#### GIVEN TASK:
Rewrite the lines below as a Markdown table with two columns, Row and Line: number each line in Row, put the line itself in Line, and skip any blank lines.

begin

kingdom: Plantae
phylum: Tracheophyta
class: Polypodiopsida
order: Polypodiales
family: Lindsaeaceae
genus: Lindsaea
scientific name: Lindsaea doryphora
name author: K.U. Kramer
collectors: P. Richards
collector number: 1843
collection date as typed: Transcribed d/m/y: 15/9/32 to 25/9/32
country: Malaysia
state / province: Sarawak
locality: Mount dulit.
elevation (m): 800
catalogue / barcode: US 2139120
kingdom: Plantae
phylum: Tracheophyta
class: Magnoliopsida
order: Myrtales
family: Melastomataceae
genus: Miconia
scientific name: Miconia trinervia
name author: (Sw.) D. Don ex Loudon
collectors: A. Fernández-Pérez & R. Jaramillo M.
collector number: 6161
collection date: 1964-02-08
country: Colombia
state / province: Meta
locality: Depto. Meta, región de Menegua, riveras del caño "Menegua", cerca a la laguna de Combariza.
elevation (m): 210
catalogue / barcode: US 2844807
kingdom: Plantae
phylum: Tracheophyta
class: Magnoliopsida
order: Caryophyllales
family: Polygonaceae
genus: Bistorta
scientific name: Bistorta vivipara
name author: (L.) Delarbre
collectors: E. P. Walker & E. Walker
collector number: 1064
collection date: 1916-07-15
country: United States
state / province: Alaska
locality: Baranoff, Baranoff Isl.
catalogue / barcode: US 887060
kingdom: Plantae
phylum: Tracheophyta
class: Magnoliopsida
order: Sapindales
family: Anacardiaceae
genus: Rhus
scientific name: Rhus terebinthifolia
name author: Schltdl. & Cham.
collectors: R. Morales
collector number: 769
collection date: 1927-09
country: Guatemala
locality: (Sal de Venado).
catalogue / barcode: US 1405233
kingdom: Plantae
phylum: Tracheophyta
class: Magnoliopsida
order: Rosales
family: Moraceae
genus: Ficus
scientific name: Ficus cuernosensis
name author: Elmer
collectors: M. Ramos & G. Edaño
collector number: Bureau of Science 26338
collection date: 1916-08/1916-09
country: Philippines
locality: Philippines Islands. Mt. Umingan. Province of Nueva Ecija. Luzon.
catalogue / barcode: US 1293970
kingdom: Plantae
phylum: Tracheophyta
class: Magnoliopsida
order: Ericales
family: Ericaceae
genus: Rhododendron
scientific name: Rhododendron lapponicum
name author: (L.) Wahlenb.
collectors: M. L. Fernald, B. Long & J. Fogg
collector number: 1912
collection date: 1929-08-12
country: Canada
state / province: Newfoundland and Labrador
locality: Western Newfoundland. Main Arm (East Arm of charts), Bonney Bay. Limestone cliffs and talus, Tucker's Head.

end

#### ANSWER IN FULL:
| Row | Line |
|---|---|
| 1 | kingdom: Plantae |
| 2 | phylum: Tracheophyta |
| 3 | class: Polypodiopsida |
| 4 | order: Polypodiales |
| 5 | family: Lindsaeaceae |
| 6 | genus: Lindsaea |
| 7 | scientific name: Lindsaea doryphora |
| 8 | name author: K.U. Kramer |
| 9 | collectors: P. Richards |
| 10 | collector number: 1843 |
| 11 | collection date as typed: Transcribed d/m/y: 15/9/32 to 25/9/32 |
| 12 | country: Malaysia |
| 13 | state / province: Sarawak |
| 14 | locality: Mount dulit. |
| 15 | elevation (m): 800 |
| 16 | catalogue / barcode: US 2139120 |
| 17 | kingdom: Plantae |
| 18 | phylum: Tracheophyta |
| 19 | class: Magnoliopsida |
| 20 | order: Myrtales |
| 21 | family: Melastomataceae |
| 22 | genus: Miconia |
| 23 | scientific name: Miconia trinervia |
| 24 | name author: (Sw.) D. Don ex Loudon |
| 25 | collectors: A. Fernández-Pérez & R. Jaramillo M. |
| 26 | collector number: 6161 |
| 27 | collection date: 1964-02-08 |
| 28 | country: Colombia |
| 29 | state / province: Meta |
| 30 | locality: Depto. Meta, región de Menegua, riveras del caño "Menegua", cerca a la laguna de Combariza. |
| 31 | elevation (m): 210 |
| 32 | catalogue / barcode: US 2844807 |
| 33 | kingdom: Plantae |
| 34 | phylum: Tracheophyta |
| 35 | class: Magnoliopsida |
| 36 | order: Caryophyllales |
| 37 | family: Polygonaceae |
| 38 | genus: Bistorta |
| 39 | scientific name: Bistorta vivipara |
| 40 | name author: (L.) Delarbre |
| 41 | collectors: E. P. Walker & E. Walker |
| 42 | collector number: 1064 |
| 43 | collection date: 1916-07-15 |
| 44 | country: United States |
| 45 | state / province: Alaska |
| 46 | locality: Baranoff, Baranoff Isl. |
| 47 | catalogue / barcode: US 887060 |
| 48 | kingdom: Plantae |
| 49 | phylum: Tracheophyta |
| 50 | class: Magnoliopsida |
| 51 | order: Sapindales |
| 52 | family: Anacardiaceae |
| 53 | genus: Rhus |
| 54 | scientific name: Rhus terebinthifolia |
| 55 | name author: Schltdl. & Cham. |
| 56 | collectors: R. Morales |
| 57 | collector number: 769 |
| 58 | collection date: 1927-09 |
| 59 | country: Guatemala |
| 60 | locality: (Sal de Venado). |
| 61 | catalogue / barcode: US 1405233 |
| 62 | kingdom: Plantae |
| 63 | phylum: Tracheophyta |
| 64 | class: Magnoliopsida |
| 65 | order: Rosales |
| 66 | family: Moraceae |
| 67 | genus: Ficus |
| 68 | scientific name: Ficus cuernosensis |
| 69 | name author: Elmer |
| 70 | collectors: M. Ramos & G. Edaño |
| 71 | collector number: Bureau of Science 26338 |
| 72 | collection date: 1916-08/1916-09 |
| 73 | country: Philippines |
| 74 | locality: Philippines Islands. Mt. Umingan. Province of Nueva Ecija. Luzon. |
| 75 | catalogue / barcode: US 1293970 |
| 76 | kingdom: Plantae |
| 77 | phylum: Tracheophyta |
| 78 | class: Magnoliopsida |
| 79 | order: Ericales |
| 80 | family: Ericaceae |
| 81 | genus: Rhododendron |
| 82 | scientific name: Rhododendron lapponicum |
| 83 | name author: (L.) Wahlenb. |
| 84 | collectors: M. L. Fernald, B. Long & J. Fogg |
| 85 | collector number: 1912 |
| 86 | collection date: 1929-08-12 |
| 87 | country: Canada |
| 88 | state / province: Newfoundland and Labrador |
| 89 | locality: Western Newfoundland. Main Arm (East Arm of charts), Bonney Bay. Limestone cliffs and talus, Tucker's Head. |